Once called Longacre Square, there’s never been a shortage of activity since it was re-named Times Square back in 1904 when Teddy Roosevelt called the White House home.  Publisher Adolph Ochs had moved The New York Times into a newly-erected skyscraper on 42nd St. and convinced the mayor and city officials to construct a subway station which was an integral ingredient in making Times Square what it was–and is today.  When Ochs moved the paper’s headquarters across Broadway in 1913, the Times Building was re-named the Allied Chemical Building whose name remained for years until it became known simply as One Times Square.

One Times Square

The area grew in leaps and bounds and became a true focal point and as luminaries such as Irving Berlin, Fred Astaire and Charlie Chaplin became associated with this vast playground, Times Square was dubbed “The Tenderloin” because it was considered the most desirable location in Manhattan.  Speaking of tenderloin, the writer of this article vividly recalls “dining” at a place called Tad’s Steakhouse where the steaks were about as tender as a box of thick rubber bands but hey, what the hell, the meal only cost $2.49!

During the Depression, “The Great White Way” developed a black eye as gambling and prostitution became the order of the day.  The area had become considered downright dangerous.  Things continued their downward slide with the proliferation of Go-Go Bars (although too young to enter at the time, I remember trying to get a salacious glimpse through the window at the “Metropole”), sex shops, peep shows, “adult” theaters and whatnot.

In the 80s and 90s, Mayors Koch, Dinkins and Giuliani all made great strides in sweeping Times Square clean.  Peep shows were mostly out of sight, the “Squeegy Men” were washing windshields elsewhere and the area was gaining a new-found respectability.

In 2009 Mayor Bloomberg closed down traffic on Broadway between 42nd and 47th Streets which has made Times Square that much more pedestrian-friendly.

Billboards, bright lights and skyscrapers are present everywhere you look in Times Square.

Building owners are actually required to display illuminated signs–“spectaculars” and “jumbotrons” among them–which has put Times Square on a par with Las Vegas in the bright lights department.  You might say it’s all come a long way since the first electrified advertising sign appeared on the side of a bank at 46th and Broadway in 1904!

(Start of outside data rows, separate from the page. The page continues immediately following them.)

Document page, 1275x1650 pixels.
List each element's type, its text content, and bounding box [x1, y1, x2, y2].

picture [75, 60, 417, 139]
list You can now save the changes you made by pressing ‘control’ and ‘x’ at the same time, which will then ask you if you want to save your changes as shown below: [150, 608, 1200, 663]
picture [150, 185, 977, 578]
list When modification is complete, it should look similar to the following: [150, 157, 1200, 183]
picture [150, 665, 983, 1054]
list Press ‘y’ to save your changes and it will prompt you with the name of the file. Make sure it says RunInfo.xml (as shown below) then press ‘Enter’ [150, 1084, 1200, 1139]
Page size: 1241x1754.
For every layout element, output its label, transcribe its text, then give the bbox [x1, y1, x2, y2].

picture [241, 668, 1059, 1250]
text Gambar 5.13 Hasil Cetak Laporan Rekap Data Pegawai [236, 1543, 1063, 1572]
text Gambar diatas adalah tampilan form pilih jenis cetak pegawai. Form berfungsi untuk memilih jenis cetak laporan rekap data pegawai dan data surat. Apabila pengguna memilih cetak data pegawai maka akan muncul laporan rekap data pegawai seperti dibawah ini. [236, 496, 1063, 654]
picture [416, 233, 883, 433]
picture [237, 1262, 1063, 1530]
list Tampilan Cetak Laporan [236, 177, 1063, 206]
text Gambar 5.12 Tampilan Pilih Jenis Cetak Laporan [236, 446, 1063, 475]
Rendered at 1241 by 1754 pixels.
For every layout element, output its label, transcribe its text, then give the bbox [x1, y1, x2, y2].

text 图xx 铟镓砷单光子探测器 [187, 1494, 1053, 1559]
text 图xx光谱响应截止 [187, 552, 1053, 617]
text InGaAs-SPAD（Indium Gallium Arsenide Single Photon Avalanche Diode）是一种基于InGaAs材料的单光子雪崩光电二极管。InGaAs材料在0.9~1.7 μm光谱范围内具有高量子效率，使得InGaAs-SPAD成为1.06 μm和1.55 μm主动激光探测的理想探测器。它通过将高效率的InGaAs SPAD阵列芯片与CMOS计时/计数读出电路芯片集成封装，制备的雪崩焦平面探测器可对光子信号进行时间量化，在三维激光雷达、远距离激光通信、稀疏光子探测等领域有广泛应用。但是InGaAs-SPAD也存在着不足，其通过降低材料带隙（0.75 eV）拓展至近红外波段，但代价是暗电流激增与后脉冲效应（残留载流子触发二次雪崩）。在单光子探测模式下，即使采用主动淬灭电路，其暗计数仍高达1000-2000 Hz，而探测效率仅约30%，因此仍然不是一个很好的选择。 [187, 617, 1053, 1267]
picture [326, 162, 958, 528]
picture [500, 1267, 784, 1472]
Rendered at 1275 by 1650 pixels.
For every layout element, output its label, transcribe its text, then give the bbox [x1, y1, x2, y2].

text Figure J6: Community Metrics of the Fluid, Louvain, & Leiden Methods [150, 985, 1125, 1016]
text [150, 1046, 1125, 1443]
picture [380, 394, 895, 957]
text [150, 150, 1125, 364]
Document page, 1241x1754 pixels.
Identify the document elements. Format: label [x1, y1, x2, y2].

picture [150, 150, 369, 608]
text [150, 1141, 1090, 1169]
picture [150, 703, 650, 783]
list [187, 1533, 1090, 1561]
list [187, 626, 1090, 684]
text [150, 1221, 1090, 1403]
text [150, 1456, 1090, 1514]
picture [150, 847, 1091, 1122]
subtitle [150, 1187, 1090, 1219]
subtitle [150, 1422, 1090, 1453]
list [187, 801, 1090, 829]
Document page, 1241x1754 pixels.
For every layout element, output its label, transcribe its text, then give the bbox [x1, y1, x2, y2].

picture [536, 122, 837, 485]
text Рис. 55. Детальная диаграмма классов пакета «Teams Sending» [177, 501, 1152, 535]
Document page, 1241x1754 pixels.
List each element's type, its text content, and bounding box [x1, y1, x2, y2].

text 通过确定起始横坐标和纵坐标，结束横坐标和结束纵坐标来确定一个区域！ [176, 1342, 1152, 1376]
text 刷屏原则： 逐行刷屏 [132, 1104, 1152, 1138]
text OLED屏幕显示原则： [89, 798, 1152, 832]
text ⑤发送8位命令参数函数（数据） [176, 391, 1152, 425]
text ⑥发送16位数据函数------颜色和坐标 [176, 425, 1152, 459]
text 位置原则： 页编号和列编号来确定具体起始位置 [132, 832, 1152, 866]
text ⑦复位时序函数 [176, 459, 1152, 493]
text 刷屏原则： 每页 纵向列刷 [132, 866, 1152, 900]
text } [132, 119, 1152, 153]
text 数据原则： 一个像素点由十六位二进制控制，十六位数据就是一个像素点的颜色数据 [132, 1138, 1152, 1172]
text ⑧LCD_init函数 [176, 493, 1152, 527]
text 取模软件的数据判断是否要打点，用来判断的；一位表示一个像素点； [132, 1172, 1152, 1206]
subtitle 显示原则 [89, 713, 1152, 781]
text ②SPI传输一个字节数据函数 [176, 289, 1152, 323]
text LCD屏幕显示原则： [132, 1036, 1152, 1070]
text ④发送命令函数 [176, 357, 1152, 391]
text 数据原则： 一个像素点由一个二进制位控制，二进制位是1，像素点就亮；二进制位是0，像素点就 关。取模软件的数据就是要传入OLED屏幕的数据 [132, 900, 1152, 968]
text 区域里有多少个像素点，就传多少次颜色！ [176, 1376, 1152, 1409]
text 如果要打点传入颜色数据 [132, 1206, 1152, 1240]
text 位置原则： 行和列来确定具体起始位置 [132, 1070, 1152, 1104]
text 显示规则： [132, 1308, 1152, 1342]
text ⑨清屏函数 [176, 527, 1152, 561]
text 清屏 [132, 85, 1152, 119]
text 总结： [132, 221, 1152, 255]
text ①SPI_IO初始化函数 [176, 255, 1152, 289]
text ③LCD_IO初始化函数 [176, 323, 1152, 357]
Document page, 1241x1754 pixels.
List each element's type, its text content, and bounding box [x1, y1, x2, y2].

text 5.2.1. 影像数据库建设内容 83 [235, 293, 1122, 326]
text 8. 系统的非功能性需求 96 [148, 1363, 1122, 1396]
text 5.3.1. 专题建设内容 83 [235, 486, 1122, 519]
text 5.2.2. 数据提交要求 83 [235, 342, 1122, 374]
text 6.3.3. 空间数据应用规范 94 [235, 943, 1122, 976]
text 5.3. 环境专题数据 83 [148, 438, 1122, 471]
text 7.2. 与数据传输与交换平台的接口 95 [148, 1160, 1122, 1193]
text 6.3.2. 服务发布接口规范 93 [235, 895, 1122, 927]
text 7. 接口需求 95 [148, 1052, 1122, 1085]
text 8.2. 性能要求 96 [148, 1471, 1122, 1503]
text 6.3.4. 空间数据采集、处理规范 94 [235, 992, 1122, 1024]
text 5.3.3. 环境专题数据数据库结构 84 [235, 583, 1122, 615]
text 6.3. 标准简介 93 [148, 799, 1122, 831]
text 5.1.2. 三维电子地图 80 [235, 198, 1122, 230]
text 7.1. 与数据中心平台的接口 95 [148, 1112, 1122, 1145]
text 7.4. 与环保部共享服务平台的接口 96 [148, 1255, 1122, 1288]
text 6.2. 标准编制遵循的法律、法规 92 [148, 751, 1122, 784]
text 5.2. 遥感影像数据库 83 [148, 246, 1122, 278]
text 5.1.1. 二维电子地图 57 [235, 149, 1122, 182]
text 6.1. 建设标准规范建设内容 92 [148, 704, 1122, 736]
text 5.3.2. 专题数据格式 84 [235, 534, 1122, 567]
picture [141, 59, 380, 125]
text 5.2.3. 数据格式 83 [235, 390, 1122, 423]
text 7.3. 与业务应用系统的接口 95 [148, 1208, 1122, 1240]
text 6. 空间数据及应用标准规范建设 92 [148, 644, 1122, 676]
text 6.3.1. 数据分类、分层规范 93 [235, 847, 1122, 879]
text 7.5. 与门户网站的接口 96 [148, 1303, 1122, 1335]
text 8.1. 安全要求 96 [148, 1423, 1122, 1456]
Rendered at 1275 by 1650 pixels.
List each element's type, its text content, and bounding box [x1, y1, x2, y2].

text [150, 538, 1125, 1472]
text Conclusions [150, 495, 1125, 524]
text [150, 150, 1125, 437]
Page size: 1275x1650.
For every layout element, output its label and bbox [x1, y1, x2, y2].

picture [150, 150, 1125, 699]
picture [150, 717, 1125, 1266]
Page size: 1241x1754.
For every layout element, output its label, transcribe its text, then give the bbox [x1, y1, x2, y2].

New Years Eve is of course the biggie.  A brief look back: in 1904, ’05 and ’06 there had been a fireworks display from atop the Times Building but, when city officials deemed it too dangerous, the first ball (Waterford Crystal) was dropped shortly before midnight on December 31, 1907.  During World War II, there was a minute of silence and a recording of church bells which replaced the luminous ball due to wartime blackout restrictions.

These days it’s an energy-efficient LED ball which has become a year-round thing used on such other occasions as Valentines Day and Halloween.  There are usually around a million revelers but as 1999 became 2000 there was a crowd estimated at twice that, making it the largest gathering in Times Square since the end of World War II in August, 1945.

And there you have it–Times Square, “The Crossroads of the World”–and the very core of The Big Apple!